Жак растянулся на траве и смотрел вдаль. Был счастлив, что может говорить так непринуждённо.
— Славно здесь, под деревьями, правда? — спросил он лениво.
— Славно. А который час?
Часов у них не оказалось. Опушка парка была рядом, спешить было некуда; отсюда Женни были видны верхушки знакомых каштанов, а подальше, у дома лесничего, кедр, распластавший тёмные перистые ветки на лазури неба.
Она наклонилась к собачке, которая прижалась к её ногам, и проговорила, умышленно не глядя на Жака.
— Даниэль читал мне кое-что из ваших стихов.
А чуть погодя, поражённая его молчанием, она отважилась взглянуть на него: он покраснел до корней волос; яростно оглядывался. Она тоже покраснела и воскликнула:
— Ах, зачем я вам рассказала!
Жак уже укорял себя за вспышку и пытался овладеть собой, но невыносимо было думать, что кто-то — а тем более Женни! — станет судить о нём по его младенческому лепету; это особенно уязвляло его, ибо он отдавал себе отчёт в том, что ещё ничем не проявил себя в полную меру; от этого он терзался каждодневно, всю жизнь.
— Мои стихи чепуха! — резко бросил он. (Она не возражала, даже рукой не шевельнула, и он был ей за это благодарен.) — Надо быть очень уж низкого обо мне мнения, чтобы… И те, кто… О, да если б только, — под конец крикнул он, — догадывались, что я намерен создать!
И эта жгучая тема, близость Женни, безлюдье так его разволновали, что голос его сорвался и глаза защипало, казалось, он вот-вот зальётся слезами.
— Послушайте, — продолжал он, немного помолчав, — вот так же меня поздравляют с поступлением в Нормаль! Да если б они знали, что я сам об этом думаю! Ведь я стыжусь! Стыжусь! Стыжусь не только того, что принят, а стыжусь, что приемлю… суждение всех этих… Ах, если б вы только знали, что они собой представляют!
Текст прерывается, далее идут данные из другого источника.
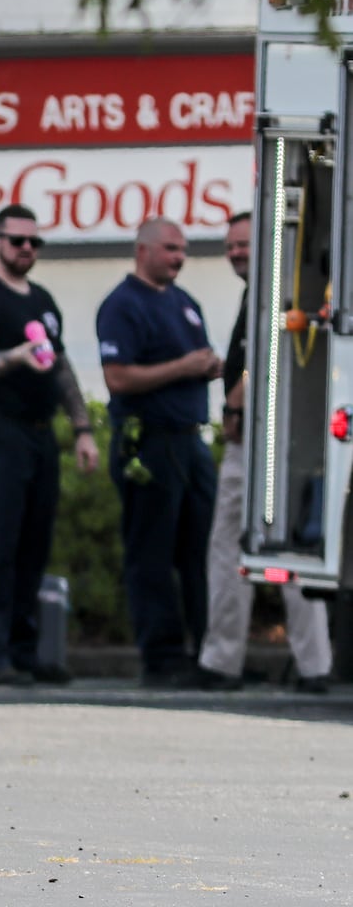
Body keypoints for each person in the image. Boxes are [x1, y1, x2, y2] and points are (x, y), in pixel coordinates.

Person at [0, 204, 100, 686]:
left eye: (35, 243)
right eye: (18, 241)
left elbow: (60, 366)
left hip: (39, 434)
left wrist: (82, 429)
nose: (27, 250)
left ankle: (22, 648)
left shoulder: (42, 300)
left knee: (34, 543)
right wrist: (16, 355)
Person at [194, 212, 333, 693]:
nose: (236, 252)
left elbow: (262, 360)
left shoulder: (269, 291)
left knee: (230, 549)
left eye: (244, 243)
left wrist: (233, 407)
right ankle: (315, 665)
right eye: (230, 245)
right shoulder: (281, 288)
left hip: (257, 443)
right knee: (292, 551)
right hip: (291, 441)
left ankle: (221, 661)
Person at [96, 217, 223, 688]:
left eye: (183, 250)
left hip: (192, 439)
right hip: (147, 441)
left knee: (201, 551)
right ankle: (162, 657)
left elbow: (194, 362)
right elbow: (119, 378)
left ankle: (209, 653)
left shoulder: (185, 303)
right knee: (152, 552)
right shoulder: (122, 305)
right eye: (170, 248)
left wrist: (210, 369)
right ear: (143, 250)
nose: (178, 257)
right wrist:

Все скроены на один лад, воспитаны на одних и тех же книгах. Чтиво, вечное чтиво! И я — вынужден был выпрашивать… у них… Я гнул спину… Уф… Да я…
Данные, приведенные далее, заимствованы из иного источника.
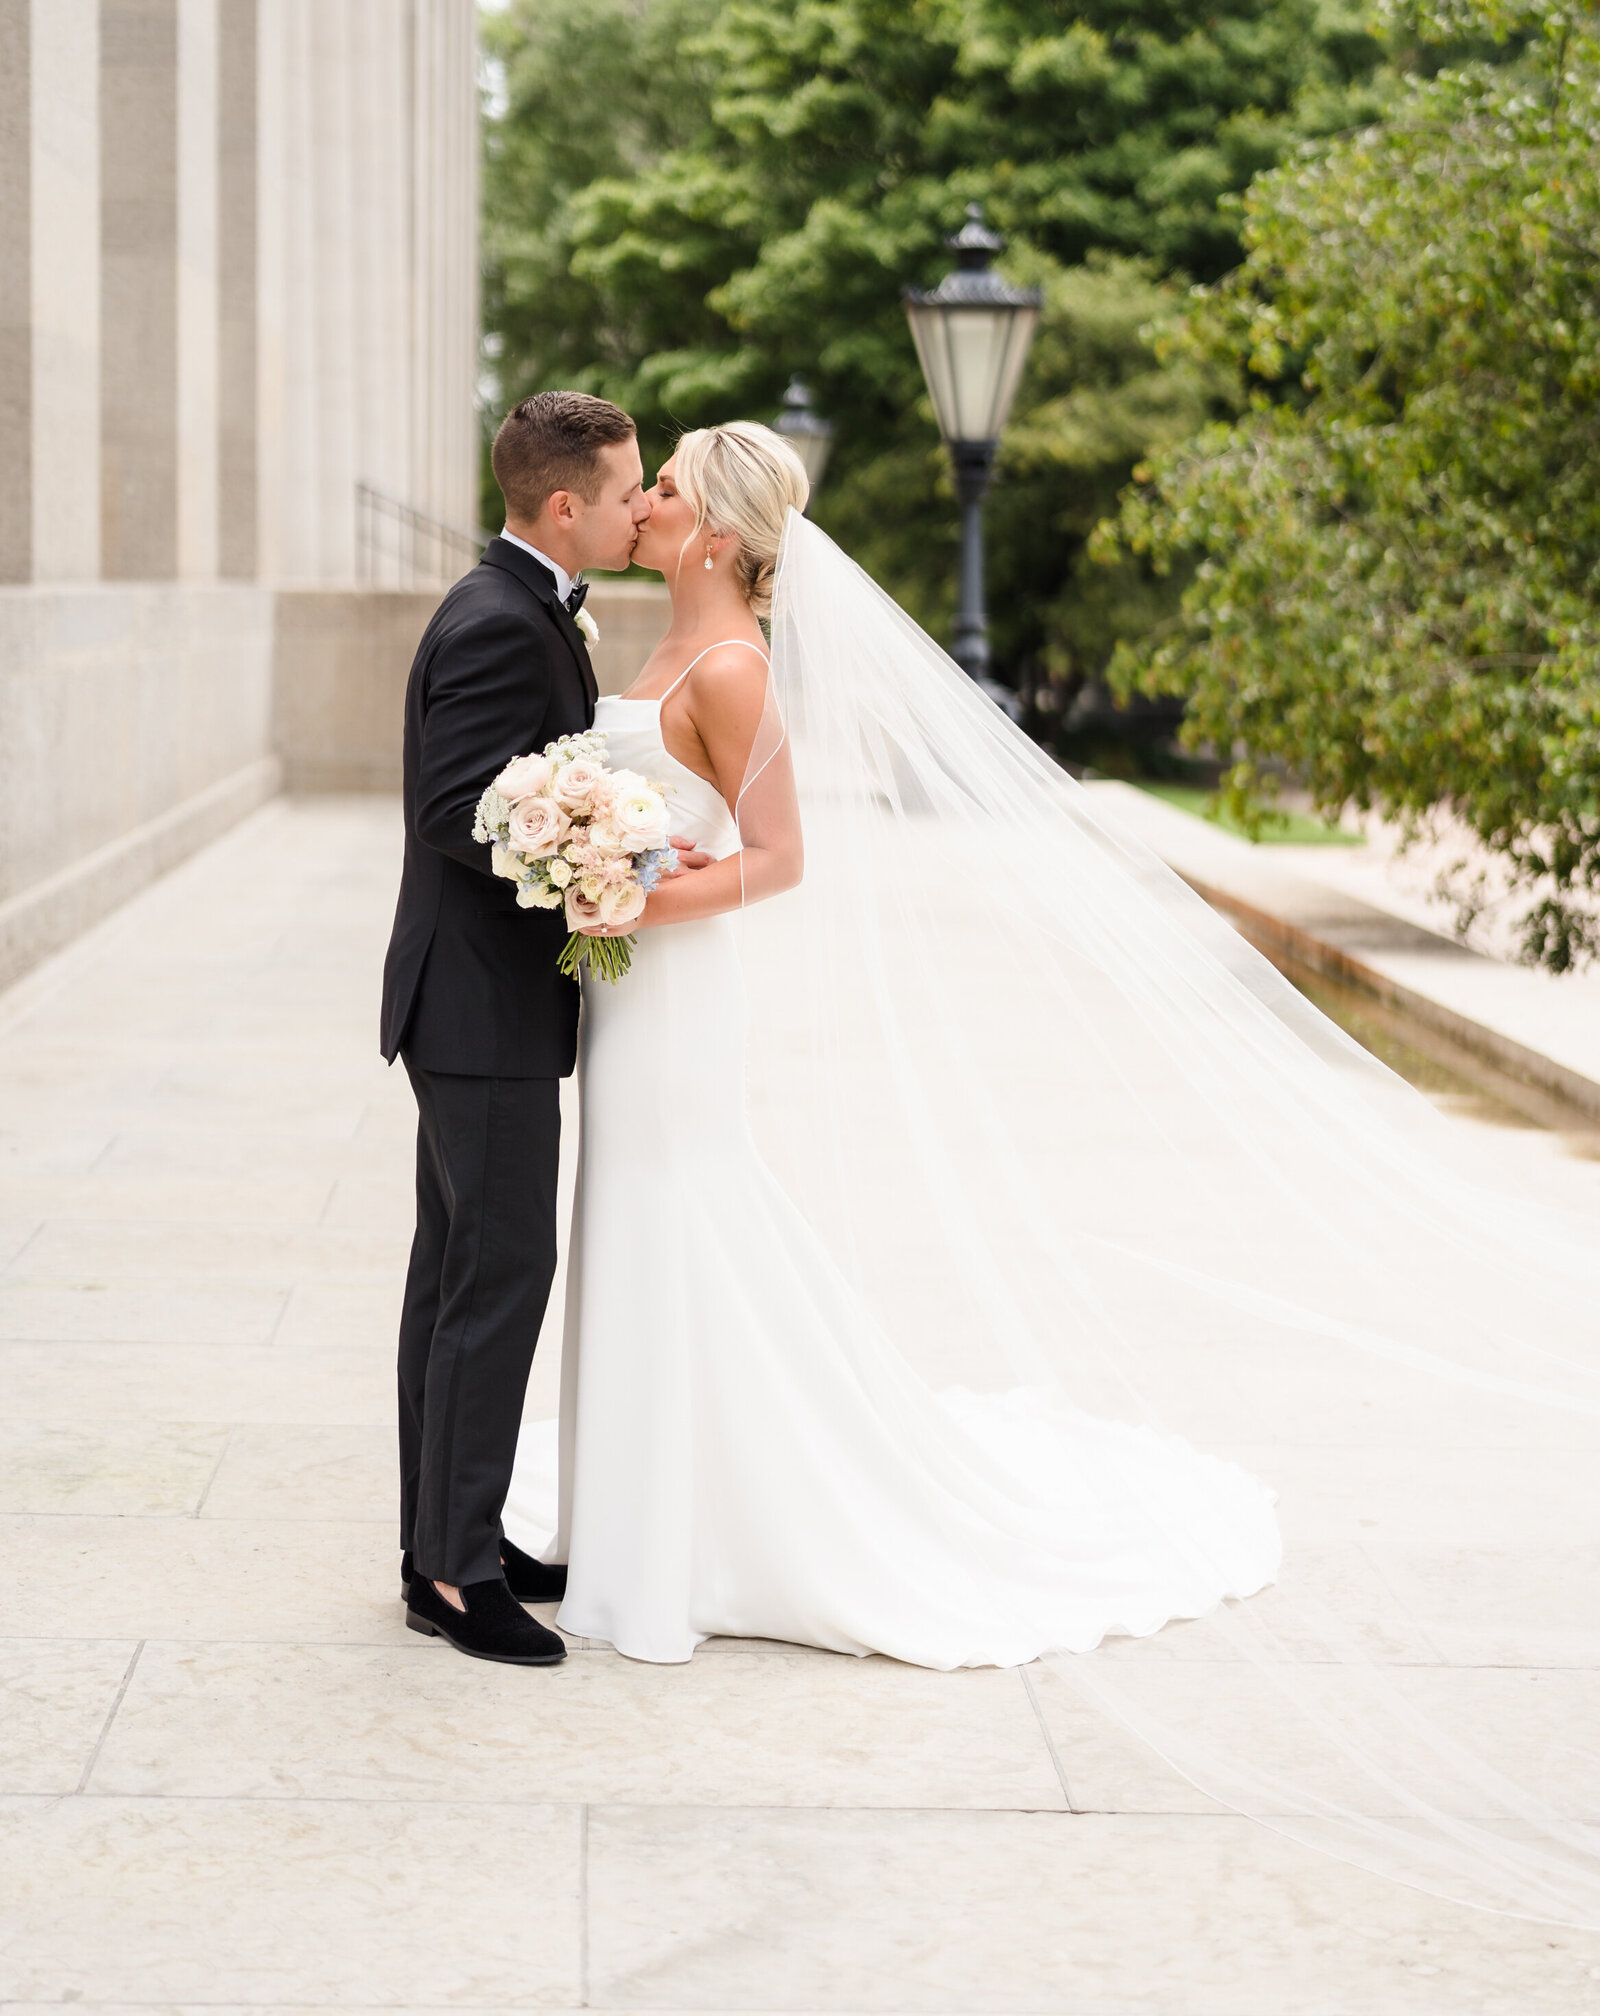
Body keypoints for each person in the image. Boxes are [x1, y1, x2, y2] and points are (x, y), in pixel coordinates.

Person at [495, 418, 1600, 1930]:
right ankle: (637, 1502)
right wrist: (594, 869)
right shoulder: (666, 642)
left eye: (672, 483)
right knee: (626, 1221)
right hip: (624, 988)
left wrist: (631, 890)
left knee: (682, 1214)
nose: (654, 496)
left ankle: (686, 1526)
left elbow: (780, 858)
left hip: (671, 995)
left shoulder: (738, 664)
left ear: (721, 534)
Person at [381, 391, 658, 1666]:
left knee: (458, 1278)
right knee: (497, 1278)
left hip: (476, 1004)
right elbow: (456, 808)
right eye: (624, 488)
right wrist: (587, 848)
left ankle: (447, 1540)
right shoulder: (498, 618)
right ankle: (454, 1574)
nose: (637, 503)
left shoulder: (517, 602)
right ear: (565, 504)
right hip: (480, 1008)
Слов не хватало. Он отлично чувствовал, что не приводит веских обоснований своей ненависти, но убедительные, непреложные аргументы слишком живо отзывались в сердце, слишком уж срослись с ним, и никак нельзя было сразу их вырвать оттуда, выставить напоказ.
— Ах, как я их всех презираю! — крикнул он. — А себя ещё больше за то, что я — среди них! И никогда, никогда я не смогу… не смогу всё это простить!